I use Jupyter Notebook quite a bit in a quantitative finance program I'm enrolled in for data modelling and visualization. Meanwhile, recently I've also been working more with C#, mostly in backend and full-stack development. At some point I started wondering if there's something similar to Jupyter in that world, something interactive where you can just run code in chunks.

Turns out there is: Polyglot Notebooks, built on top of .NET Interactive.

What Polyglot Notebooks is

Polyglot Notebooks is basically a Jupyter-style environment for the .NET ecosystem. You still get cells, stateful execution, and immediate output, but instead of being Python-centric, it's centered around C#.

The "polyglot" part comes from the fact that you can mix multiple languages in the same notebook, like C#, F#, PowerShell, and SQL. In fact, it feels more like a developer-focused scratchpad than a data science lab.

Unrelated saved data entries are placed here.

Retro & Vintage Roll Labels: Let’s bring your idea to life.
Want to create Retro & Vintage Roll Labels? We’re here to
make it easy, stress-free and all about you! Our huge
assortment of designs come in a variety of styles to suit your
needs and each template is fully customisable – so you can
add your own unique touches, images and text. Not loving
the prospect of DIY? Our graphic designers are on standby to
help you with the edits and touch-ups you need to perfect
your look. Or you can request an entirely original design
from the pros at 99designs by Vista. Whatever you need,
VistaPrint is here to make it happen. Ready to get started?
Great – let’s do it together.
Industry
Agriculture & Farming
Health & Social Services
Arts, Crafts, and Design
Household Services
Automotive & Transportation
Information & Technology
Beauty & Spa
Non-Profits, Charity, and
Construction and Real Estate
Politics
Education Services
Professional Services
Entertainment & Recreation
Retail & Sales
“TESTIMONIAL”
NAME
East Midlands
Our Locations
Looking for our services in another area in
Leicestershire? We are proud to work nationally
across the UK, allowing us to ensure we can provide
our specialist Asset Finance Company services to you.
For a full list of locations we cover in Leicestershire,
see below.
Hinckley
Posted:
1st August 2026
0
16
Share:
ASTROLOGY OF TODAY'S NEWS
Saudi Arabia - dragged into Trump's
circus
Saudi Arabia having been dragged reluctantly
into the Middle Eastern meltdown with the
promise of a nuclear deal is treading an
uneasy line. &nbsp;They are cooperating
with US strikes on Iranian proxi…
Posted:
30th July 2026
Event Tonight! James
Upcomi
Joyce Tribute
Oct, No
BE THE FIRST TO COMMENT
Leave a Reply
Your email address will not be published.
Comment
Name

How they compare in practice

Category Jupyter Notebook Polyglot Notebooks
Main focus Data science .NET development
Default languages Python C#, F#, PowerShell, SQL
Ecosystem strength Very large (ML, data science, visualization) Smaller, .NET-centric
UI experience Browser-based (JupyterLab) VS Code integrated
Best use case Data exploration, ML, research C# prototyping, scripting, dev experiments

Jupyter feels like a proper data science workspace. Everything is optimized around Python's ecosystem, so working with data, models, and visualizations feels very natural.

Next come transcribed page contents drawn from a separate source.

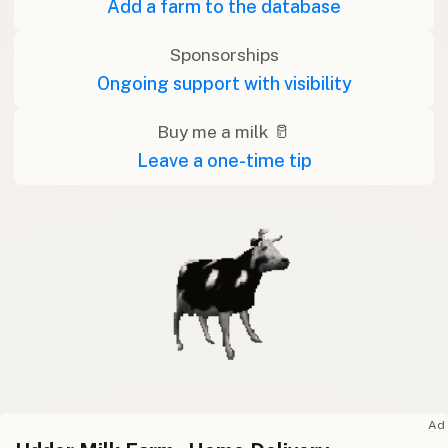
Add a farm to the database
Sponsorships
Ongoing support with visibility
Buy me a milk 🥛
Leave a one-time tip
Ad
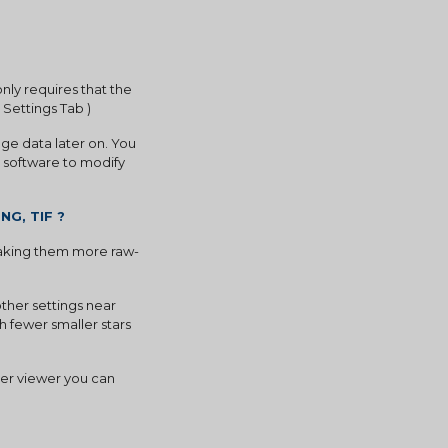
y requires that the 
 Settings Tab )
e data later on. You 
 software to modify 
NG, TIF ?
 making them more raw-
ther settings near 
 fewer smaller stars 
er viewer you can 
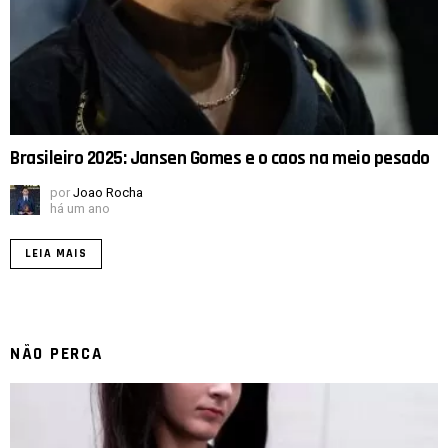
Brasileiro 2025: Jansen Gomes e o caos na meio pesado
por
Joao Rocha
há um ano
LEIA MAIS
NÃO PERCA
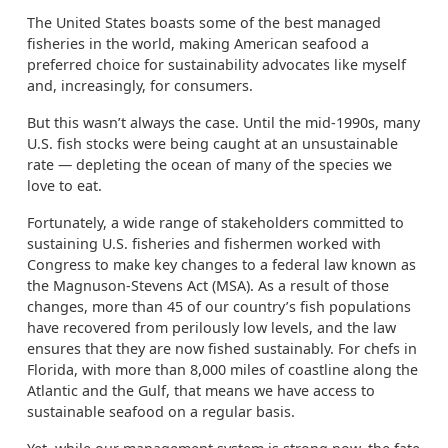
The United States boasts some of the best managed
fisheries in the world, making American seafood a
preferred choice for sustainability advocates like myself
and, increasingly, for consumers.
But this wasn’t always the case. Until the mid-1990s, many
U.S. fish stocks were being caught at an unsustainable
rate — depleting the ocean of many of the species we
love to eat.
Fortunately, a wide range of stakeholders committed to
sustaining U.S. fisheries and fishermen worked with
Congress to make key changes to a federal law known as
the Magnuson-Stevens Act (MSA). As a result of those
changes, more than 45 of our country’s fish populations
have recovered from perilously low levels, and the law
ensures that they are now fished sustainably. For chefs in
Florida, with more than 8,000 miles of coastline along the
Atlantic and the Gulf, that means we have access to
sustainable seafood on a regular basis.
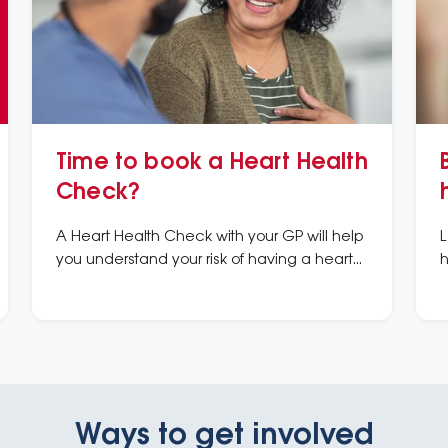
Time to book a Heart Health
Check?
A Heart Health Check with your GP will help
L
you understand your risk of having a heart
h
attack or stroke in the next 5 years and what
m
you can do to prevent it.
k
Ways to get involved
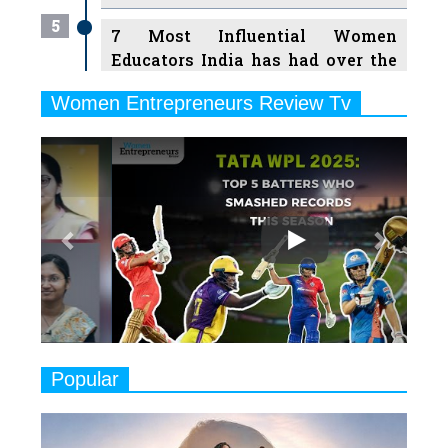
5
7 Most Influential Women
Educators India has had over the
Years
Women Entrepreneurs Review Tv
6
11 Breakthrough Female Faces
Previous
Next
Ruling the Indian OTT Platforms
7
8 Timeless Female Indian
Classical Dancers & their Legacy
Play
8
Women's Health Startup HerMD
Closing Doors Amid Industry
Challenges
9
Real Meets Reel: A List of 11
Popular
Indian Movies based on Real
Women
10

Polyglot Notebooks feels more like a developer tool inside VS Code. It's useful for quickly testing C# code or mixing in SQL and scripting, but it doesn't really match the depth of Jupyter when it comes to data science workflows.

The unexpected ending

So I only just discovered it, got briefly excited about a neat little .NET "Jupyter moment," and by the time I finished reading the docs I learned that Polyglot Notebooks was deprecated in the VS Code ecosystem in March 2026. It feels like opening a shiny new toolbox only to find a sticky note inside saying "we've decided to sunset this entire toolbox, thanks for trying it though."

So I guess all I can say is: rest in peace, Polyglot Notebooks.